Selon Le Figaro (page 20), le directeur de la Caisse nationale d’assurance maladie (Cnam), Frédéric van Roekeghem, a indiqué que cette "campagne ciblée pour identifier les utilisations atypiques" de cette formule sera lancée au deuxième et troisième trimestre de l’année. Il s’agit de débusquer les médecins qui en usent régulièrement dans le but d’interdire au pharmacien un échange du médicament princeps, prescrit par le praticien, par un générique, moins coûteux et tout aussi efficace.

Des sanctions financières sont envisagées à compter du quatrième trimestre, précise-t-on à l’assurance maladie. Il faut dire, écrit Le Figaro, que la ministre de la Santé, Marisol Touraine, "attend beaucoup du développement de ces médicaments à bas coût, mais identiques aux originaux, pour réaliser 10 milliards d’euros d’économies dans la santé d’ici à 2017".

Selon Le Figaro, l’année 2013 fut une "très bonne année" pour les génériques, grâce en particulier à la mise en place du dispositif "tiers payant contre génériques", qui prive les patients du bénéfice de l’avance de frais en officine s’ils refusent la substitution de leurs médicaments. Mais depuis, la vente des génériques est désormais en recul.

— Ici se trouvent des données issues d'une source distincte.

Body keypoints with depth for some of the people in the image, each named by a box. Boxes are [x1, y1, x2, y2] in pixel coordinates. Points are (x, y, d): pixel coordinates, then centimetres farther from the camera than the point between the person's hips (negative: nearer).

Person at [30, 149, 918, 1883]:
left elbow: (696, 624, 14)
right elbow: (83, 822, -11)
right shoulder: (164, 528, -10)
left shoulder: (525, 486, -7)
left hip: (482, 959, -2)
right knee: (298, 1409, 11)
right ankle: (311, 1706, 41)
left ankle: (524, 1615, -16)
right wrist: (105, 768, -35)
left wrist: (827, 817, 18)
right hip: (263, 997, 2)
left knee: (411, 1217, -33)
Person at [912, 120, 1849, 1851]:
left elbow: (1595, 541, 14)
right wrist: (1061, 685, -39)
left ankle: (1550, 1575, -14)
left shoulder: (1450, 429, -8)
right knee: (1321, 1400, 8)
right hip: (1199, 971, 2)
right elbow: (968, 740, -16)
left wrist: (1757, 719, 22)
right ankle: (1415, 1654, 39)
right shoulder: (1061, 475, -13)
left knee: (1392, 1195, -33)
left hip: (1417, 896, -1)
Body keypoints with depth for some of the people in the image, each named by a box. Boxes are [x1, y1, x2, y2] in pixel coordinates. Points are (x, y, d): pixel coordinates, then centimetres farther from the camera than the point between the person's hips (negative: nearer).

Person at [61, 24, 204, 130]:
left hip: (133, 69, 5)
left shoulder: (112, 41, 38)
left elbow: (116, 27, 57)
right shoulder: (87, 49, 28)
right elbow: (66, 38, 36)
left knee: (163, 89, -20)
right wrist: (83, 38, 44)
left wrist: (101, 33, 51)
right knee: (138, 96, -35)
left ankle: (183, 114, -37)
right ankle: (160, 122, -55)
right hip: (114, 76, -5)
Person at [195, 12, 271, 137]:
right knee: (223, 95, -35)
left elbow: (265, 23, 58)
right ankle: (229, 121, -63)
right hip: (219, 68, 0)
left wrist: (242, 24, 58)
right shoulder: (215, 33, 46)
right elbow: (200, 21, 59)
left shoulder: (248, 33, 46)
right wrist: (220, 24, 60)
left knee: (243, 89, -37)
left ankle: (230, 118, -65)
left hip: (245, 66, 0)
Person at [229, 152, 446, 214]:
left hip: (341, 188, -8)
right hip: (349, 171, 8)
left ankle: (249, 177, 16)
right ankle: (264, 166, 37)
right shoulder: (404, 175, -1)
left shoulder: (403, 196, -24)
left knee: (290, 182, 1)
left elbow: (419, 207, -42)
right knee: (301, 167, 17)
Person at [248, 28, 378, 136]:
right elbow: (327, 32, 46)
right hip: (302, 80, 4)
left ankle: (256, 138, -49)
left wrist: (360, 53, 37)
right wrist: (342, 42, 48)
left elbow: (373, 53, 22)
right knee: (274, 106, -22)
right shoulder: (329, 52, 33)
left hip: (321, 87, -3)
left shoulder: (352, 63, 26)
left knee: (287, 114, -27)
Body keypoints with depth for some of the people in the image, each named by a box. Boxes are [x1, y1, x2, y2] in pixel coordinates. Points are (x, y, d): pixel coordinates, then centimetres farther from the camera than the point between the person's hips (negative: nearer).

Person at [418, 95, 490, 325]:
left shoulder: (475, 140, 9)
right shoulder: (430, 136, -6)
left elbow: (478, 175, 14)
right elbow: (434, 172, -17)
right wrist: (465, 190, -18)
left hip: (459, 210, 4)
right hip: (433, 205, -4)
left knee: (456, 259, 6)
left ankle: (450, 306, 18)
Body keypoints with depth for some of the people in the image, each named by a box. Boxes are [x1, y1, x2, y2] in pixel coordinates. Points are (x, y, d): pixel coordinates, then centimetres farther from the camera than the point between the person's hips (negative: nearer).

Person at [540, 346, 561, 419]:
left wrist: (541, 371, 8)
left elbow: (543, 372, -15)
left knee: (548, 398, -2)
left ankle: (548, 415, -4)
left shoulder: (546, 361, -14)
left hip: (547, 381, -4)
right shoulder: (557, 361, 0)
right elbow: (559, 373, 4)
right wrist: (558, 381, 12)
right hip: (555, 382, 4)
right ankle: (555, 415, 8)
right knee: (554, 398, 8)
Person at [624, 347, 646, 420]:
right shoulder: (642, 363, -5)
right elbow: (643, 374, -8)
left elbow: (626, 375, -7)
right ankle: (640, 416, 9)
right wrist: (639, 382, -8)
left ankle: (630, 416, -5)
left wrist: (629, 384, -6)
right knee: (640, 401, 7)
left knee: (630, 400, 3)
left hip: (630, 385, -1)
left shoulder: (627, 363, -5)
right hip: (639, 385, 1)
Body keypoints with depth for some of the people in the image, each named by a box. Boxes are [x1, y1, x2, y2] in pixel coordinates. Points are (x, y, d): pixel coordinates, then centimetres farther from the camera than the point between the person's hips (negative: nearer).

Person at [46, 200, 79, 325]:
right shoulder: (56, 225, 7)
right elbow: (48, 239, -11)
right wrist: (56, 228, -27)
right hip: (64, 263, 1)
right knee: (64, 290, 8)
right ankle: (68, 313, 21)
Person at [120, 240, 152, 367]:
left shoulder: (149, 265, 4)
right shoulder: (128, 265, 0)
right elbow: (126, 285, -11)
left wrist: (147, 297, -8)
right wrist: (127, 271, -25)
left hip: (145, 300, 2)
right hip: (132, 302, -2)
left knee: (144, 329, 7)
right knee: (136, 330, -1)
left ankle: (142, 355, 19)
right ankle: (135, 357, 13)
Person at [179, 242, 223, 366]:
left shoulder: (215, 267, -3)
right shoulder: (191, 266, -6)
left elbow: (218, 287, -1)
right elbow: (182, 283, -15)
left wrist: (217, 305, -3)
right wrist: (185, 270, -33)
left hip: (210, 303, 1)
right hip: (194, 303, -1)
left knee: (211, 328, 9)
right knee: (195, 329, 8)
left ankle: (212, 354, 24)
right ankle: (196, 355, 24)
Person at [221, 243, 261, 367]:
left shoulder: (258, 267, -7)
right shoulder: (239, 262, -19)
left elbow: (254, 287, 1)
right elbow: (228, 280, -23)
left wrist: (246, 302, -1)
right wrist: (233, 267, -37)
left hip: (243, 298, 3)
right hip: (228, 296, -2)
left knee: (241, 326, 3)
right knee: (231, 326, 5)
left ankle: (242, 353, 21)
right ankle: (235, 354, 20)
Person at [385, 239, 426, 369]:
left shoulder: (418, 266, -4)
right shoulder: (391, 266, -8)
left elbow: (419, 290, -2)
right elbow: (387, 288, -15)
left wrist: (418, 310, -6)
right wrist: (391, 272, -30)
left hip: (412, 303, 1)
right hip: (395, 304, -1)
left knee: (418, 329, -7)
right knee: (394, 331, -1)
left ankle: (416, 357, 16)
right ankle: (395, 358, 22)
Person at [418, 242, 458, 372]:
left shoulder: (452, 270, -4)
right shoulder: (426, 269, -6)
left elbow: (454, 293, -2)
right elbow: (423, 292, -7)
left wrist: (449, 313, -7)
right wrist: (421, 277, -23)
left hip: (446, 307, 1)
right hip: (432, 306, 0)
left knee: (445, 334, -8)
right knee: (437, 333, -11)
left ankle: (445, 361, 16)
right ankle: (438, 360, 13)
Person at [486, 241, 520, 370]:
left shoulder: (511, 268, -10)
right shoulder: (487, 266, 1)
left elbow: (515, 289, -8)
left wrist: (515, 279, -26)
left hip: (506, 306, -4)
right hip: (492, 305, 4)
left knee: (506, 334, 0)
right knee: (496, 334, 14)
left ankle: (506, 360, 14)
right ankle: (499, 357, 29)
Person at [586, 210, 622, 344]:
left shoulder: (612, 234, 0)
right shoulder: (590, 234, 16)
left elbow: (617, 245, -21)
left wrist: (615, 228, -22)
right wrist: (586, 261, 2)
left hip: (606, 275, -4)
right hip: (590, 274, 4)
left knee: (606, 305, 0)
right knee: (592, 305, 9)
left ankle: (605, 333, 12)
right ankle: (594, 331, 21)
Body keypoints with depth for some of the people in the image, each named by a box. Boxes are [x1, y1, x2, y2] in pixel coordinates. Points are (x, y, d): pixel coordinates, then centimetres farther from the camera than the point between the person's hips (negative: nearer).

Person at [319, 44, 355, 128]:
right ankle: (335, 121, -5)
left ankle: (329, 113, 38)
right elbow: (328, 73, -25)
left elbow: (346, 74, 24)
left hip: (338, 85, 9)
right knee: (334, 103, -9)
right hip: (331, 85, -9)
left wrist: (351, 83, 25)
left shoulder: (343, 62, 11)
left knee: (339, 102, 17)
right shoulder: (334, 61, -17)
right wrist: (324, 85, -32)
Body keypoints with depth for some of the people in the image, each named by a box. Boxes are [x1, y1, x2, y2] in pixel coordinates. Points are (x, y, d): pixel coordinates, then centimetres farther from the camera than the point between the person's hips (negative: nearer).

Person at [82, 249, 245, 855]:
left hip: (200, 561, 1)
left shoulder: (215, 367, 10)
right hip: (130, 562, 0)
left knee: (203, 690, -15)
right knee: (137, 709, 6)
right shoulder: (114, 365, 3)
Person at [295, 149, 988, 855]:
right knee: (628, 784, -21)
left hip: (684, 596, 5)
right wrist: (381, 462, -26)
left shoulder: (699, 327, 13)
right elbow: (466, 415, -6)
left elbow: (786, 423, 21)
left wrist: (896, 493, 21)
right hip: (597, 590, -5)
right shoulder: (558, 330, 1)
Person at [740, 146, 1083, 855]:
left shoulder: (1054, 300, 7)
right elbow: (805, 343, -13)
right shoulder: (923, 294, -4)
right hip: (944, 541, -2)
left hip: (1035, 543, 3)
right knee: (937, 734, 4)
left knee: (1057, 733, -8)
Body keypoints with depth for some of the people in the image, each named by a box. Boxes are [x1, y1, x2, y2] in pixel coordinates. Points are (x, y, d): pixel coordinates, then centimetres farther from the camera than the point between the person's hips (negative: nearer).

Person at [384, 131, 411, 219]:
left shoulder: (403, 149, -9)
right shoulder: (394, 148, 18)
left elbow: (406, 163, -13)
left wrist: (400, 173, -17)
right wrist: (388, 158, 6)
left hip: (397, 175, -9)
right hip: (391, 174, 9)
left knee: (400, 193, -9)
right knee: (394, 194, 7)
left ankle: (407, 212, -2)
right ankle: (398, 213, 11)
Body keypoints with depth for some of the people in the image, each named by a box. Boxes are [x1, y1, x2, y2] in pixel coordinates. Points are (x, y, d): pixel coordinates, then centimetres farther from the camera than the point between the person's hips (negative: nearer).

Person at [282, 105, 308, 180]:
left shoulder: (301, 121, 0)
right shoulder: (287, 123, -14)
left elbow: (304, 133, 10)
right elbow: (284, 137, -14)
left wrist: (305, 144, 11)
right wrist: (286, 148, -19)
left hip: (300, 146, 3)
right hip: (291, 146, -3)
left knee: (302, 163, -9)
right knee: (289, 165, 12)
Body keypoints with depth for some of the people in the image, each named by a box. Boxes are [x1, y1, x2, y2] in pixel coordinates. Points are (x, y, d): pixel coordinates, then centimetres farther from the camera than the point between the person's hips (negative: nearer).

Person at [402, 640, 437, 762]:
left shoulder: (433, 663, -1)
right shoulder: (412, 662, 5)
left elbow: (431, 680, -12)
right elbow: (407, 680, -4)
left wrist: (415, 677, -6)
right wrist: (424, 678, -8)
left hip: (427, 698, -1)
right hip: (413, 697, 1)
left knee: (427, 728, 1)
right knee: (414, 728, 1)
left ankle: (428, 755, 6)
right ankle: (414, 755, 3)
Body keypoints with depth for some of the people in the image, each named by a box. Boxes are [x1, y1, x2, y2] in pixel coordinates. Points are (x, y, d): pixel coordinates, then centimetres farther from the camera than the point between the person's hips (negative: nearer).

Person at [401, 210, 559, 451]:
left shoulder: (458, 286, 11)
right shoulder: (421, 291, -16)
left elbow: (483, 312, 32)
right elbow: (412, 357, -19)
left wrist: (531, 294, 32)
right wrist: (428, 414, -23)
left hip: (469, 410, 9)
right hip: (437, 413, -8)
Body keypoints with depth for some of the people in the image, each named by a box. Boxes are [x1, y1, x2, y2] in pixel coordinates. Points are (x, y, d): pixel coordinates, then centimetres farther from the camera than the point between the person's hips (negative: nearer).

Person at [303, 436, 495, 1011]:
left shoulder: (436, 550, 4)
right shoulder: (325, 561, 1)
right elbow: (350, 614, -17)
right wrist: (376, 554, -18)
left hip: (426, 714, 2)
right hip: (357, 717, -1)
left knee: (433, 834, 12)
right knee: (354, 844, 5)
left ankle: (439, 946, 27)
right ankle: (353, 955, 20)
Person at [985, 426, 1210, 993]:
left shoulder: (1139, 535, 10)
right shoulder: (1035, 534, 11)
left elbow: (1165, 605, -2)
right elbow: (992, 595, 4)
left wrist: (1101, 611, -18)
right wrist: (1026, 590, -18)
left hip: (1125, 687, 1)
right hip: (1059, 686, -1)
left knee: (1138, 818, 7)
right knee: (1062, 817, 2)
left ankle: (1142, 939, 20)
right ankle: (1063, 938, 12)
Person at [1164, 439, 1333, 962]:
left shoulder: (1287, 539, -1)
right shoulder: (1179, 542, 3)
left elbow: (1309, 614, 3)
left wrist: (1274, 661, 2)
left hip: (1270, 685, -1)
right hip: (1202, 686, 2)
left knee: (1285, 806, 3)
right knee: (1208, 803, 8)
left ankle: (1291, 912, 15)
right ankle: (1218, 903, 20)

Du côté des médecins, le projet de sanctionner les médecins résistant aux génériques est déjà contesté. Pour Jean-Paul Ortiz, le président de la Confédération des syndicats médicaux français (CSMF), "l’assurance maladie ne doit pas s’immiscer dans la prescription du médecin".

 

L’e-cigarette détrône le tabac chez les jeunes

Il y a quelque temps encore, le Pr Bertrand Dautzenberg reprochait à la cigarette électronique d’inciter à fumer. Depuis l’étude qu’il vient de conduire auprès de plus de 13.000 collégiens et lycéens parisiens, le président de l’Office français de prévention du tabagisme est revenu sur cette opinion. Grâce à elle, admet-il, "le tabac est devenu un produit sale et ringard".

Selon cette enquête baptisée "Paris sans tabac" – et dont Le Parisien/Au­jourd’hui (pages 10 et 11) révèle les résultats –, la "e-cigarette" a connu un succès immédiat chez les adolescents. Et pas seulement chez eux, puisqu’en 2014, plus de 90% des fumeurs l’avaient déjà expérimentée, au même titre que 23% de non-fumeurs.

Chez les jeunes, l’initiation à la cigarette électronique débute dès 12 ans, pour battre son plein chez les 16-17 ans indique le quotidien. En un an, le taux de ces nouveaux expérimentateurs a doublé, pour atteindre un taux de 53%.

A cause de ce succès, le tabac semble pâtir d’une baisse de consommation chez les élèves. Selon l’enquête, le nombre d’élèves allumant une cigarette passée la porte de leur établissement a réduit de façon significative. Quand 20% des 12-15 ans fumaient en 2011, ils ne sont plus désormais que 11,2 %. Même dynamique au lycée, où 33,5 % des élèves fument en 2014, contre 42,9 % en 2011.

Ces résultats sont rassurants mais ne prouvent en rien que les jeunes prennent durablement leurs distances avec le tabac. Car ce recul de la consommation de cigarettes est peut-être également dû aux récentes augmentations de prix. Quelle que soit la cause, estime Béatrice Le Maitre, tabacologue à l’hôpital universitaire de Caen, "si l’entrée dans le tabagisme a au moins reculé, on peut s’en réjouir".